About This Image
This stunning view captures another section of the Andromeda galaxy's vast stellar disk, revealing the intricate interplay between stars, gas, and dust that defines spiral galaxy structure. Over 100 million individual stars are visible in this portion of Hubble's comprehensive survey, each one a sun potentially hosting its own planetary system. The image showcases the dramatic contrast between the densely packed stellar populations in Andromeda's inner disk and the more sparse outer regions. Brilliant blue star clusters mark sites of recent star formation, while dark dust lanes snake through the disk, obscuring background stars and providing the raw material for future stellar generations. This region demonstrates how spiral galaxies continuously recycle material between stars and the interstellar medium.
Scientific Significance
This region of the PHAT survey provides crucial data for understanding radial trends in stellar populations across Andromeda's disk. By analyzing how the mix of stellar ages and metallicities changes with distance from the galactic center, astronomers can reconstruct the 'inside-out' growth history of the galaxy. The observations reveal that star formation has proceeded more actively in the outer disk in recent epochs, while the inner regions formed their stars earlier in cosmic history. The dust lanes visible in the image trace the galaxy's spiral density wave pattern, which triggers star formation as gas clouds pass through.

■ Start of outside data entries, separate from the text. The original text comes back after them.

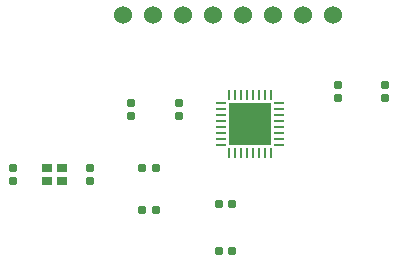
<source format=gbr>
%TF.GenerationSoftware,KiCad,Pcbnew,8.0.1*%
%TF.CreationDate,2024-07-06T23:02:20-04:00*%
%TF.ProjectId,ST25R3911B,53543235-5233-4393-9131-422e6b696361,rev?*%
%TF.SameCoordinates,Original*%
%TF.FileFunction,Soldermask,Top*%
%TF.FilePolarity,Negative*%
%FSLAX46Y46*%
G04 Gerber Fmt 4.6, Leading zero omitted, Abs format (unit mm)*
G04 Created by KiCad (PCBNEW 8.0.1) date 2024-07-06 23:02:20*
%MOMM*%
%LPD*%
G01*
G04 APERTURE LIST*
G04 Aperture macros list*
%AMRoundRect*
0 Rectangle with rounded corners*
0 $1 Rounding radius*
0 $2 $3 $4 $5 $6 $7 $8 $9 X,Y pos of 4 corners*
0 Add a 4 corners polygon primitive as box body*
4,1,4,$2,$3,$4,$5,$6,$7,$8,$9,$2,$3,0*
0 Add four circle primitives for the rounded corners*
1,1,$1+$1,$2,$3*
1,1,$1+$1,$4,$5*
1,1,$1+$1,$6,$7*
1,1,$1+$1,$8,$9*
0 Add four rect primitives between the rounded corners*
20,1,$1+$1,$2,$3,$4,$5,0*
20,1,$1+$1,$4,$5,$6,$7,0*
20,1,$1+$1,$6,$7,$8,$9,0*
20,1,$1+$1,$8,$9,$2,$3,0*%
G04 Aperture macros list end*
%ADD10RoundRect,0.155000X-0.155000X0.212500X-0.155000X-0.212500X0.155000X-0.212500X0.155000X0.212500X0*%
%ADD11R,0.838200X0.762000*%
%ADD12RoundRect,0.155000X0.155000X-0.212500X0.155000X0.212500X-0.155000X0.212500X-0.155000X-0.212500X0*%
%ADD13RoundRect,0.062500X-0.337500X-0.062500X0.337500X-0.062500X0.337500X0.062500X-0.337500X0.062500X0*%
%ADD14RoundRect,0.062500X-0.062500X-0.337500X0.062500X-0.337500X0.062500X0.337500X-0.062500X0.337500X0*%
%ADD15R,3.600000X3.600000*%
%ADD16RoundRect,0.155000X-0.212500X-0.155000X0.212500X-0.155000X0.212500X0.155000X-0.212500X0.155000X0*%
%ADD17C,1.524000*%
G04 APERTURE END LIST*
D10*
%TO.C,C312*%
X155500000Y-108932500D03*
X155500000Y-110067500D03*
%TD*%
D11*
%TO.C,U2*%
X132175000Y-115975000D03*
X130825000Y-115975000D03*
X130825000Y-117025000D03*
X132175000Y-117025000D03*
%TD*%
D12*
%TO.C,C311*%
X142000000Y-111567500D03*
X142000000Y-110432500D03*
%TD*%
D13*
%TO.C,U1*%
X145600000Y-110500000D03*
X145600000Y-111000000D03*
X145600000Y-111500000D03*
X145600000Y-112000000D03*
X145600000Y-112500000D03*
X145600000Y-113000000D03*
X145600000Y-113500000D03*
X145600000Y-114000000D03*
D14*
X146300000Y-114700000D03*
X146800000Y-114700000D03*
X147300000Y-114700000D03*
X147800000Y-114700000D03*
X148300000Y-114700000D03*
X148800000Y-114700000D03*
X149300000Y-114700000D03*
X149800000Y-114700000D03*
D13*
X150500000Y-114000000D03*
X150500000Y-113500000D03*
X150500000Y-113000000D03*
X150500000Y-112500000D03*
X150500000Y-112000000D03*
X150500000Y-111500000D03*
X150500000Y-111000000D03*
X150500000Y-110500000D03*
D14*
X149800000Y-109800000D03*
X149300000Y-109800000D03*
X148800000Y-109800000D03*
X148300000Y-109800000D03*
X147800000Y-109800000D03*
X147300000Y-109800000D03*
X146800000Y-109800000D03*
X146300000Y-109800000D03*
D15*
X148050000Y-112250000D03*
%TD*%
D12*
%TO.C,C315*%
X138000000Y-111567500D03*
X138000000Y-110432500D03*
%TD*%
D16*
%TO.C,C309*%
X138932500Y-119500000D03*
X140067500Y-119500000D03*
%TD*%
%TO.C,C310*%
X145432500Y-119000000D03*
X146567500Y-119000000D03*
%TD*%
D10*
%TO.C,C316*%
X159500000Y-108932500D03*
X159500000Y-110067500D03*
%TD*%
D16*
%TO.C,C314*%
X145432500Y-123000000D03*
X146567500Y-123000000D03*
%TD*%
%TO.C,C313*%
X138932500Y-116000000D03*
X140067500Y-116000000D03*
%TD*%
D10*
%TO.C,C307*%
X134500000Y-115932500D03*
X134500000Y-117067500D03*
%TD*%
D17*
%TO.C,J1*%
X137340000Y-103000000D03*
X139880000Y-103000000D03*
X142420000Y-103000000D03*
X144960000Y-103000000D03*
X147500000Y-103000000D03*
X150040000Y-103000000D03*
X152580000Y-103000000D03*
X155120000Y-103000000D03*
%TD*%
D12*
%TO.C,C308*%
X128000000Y-117067500D03*
X128000000Y-115932500D03*
%TD*%
M02*

</source>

Comparing these patterns with similar features in the Milky Way helps constrain models of spiral arm dynamics and the physical processes that regulate star formation in galactic disks.
Observation Details
This observation utilized the same multi-filter strategy as the broader PHAT survey, combining ultraviolet, optical, and near-infrared imaging from WFC3 and ACS. The ultraviolet observations were particularly important for identifying hot, young stars that dominate the light from recent star formation episodes. Careful image processing removed artifacts from cosmic rays and detector defects while preserving the photometric accuracy needed for stellar classification. The depth of the observations allows detection of stars down to approximately one solar luminosity, enabling a complete census of the giant star population throughout the surveyed region.
Location in the Universe
Constellation
Andromeda
Distance from Earth
2.5 million light-years
Fun Facts
- 1
The stars visible in this image represent just a tiny fraction of Andromeda's total stellar population — the galaxy contains an estimated one trillion stars in total.
- 2
Light from the stars in this image left Andromeda during the Pliocene epoch on Earth, when early human ancestors were just beginning to walk upright.
- 3
Andromeda's supermassive black hole, containing about 100 million solar masses, lies at the galaxy's center but is not visible in these outer disk observations.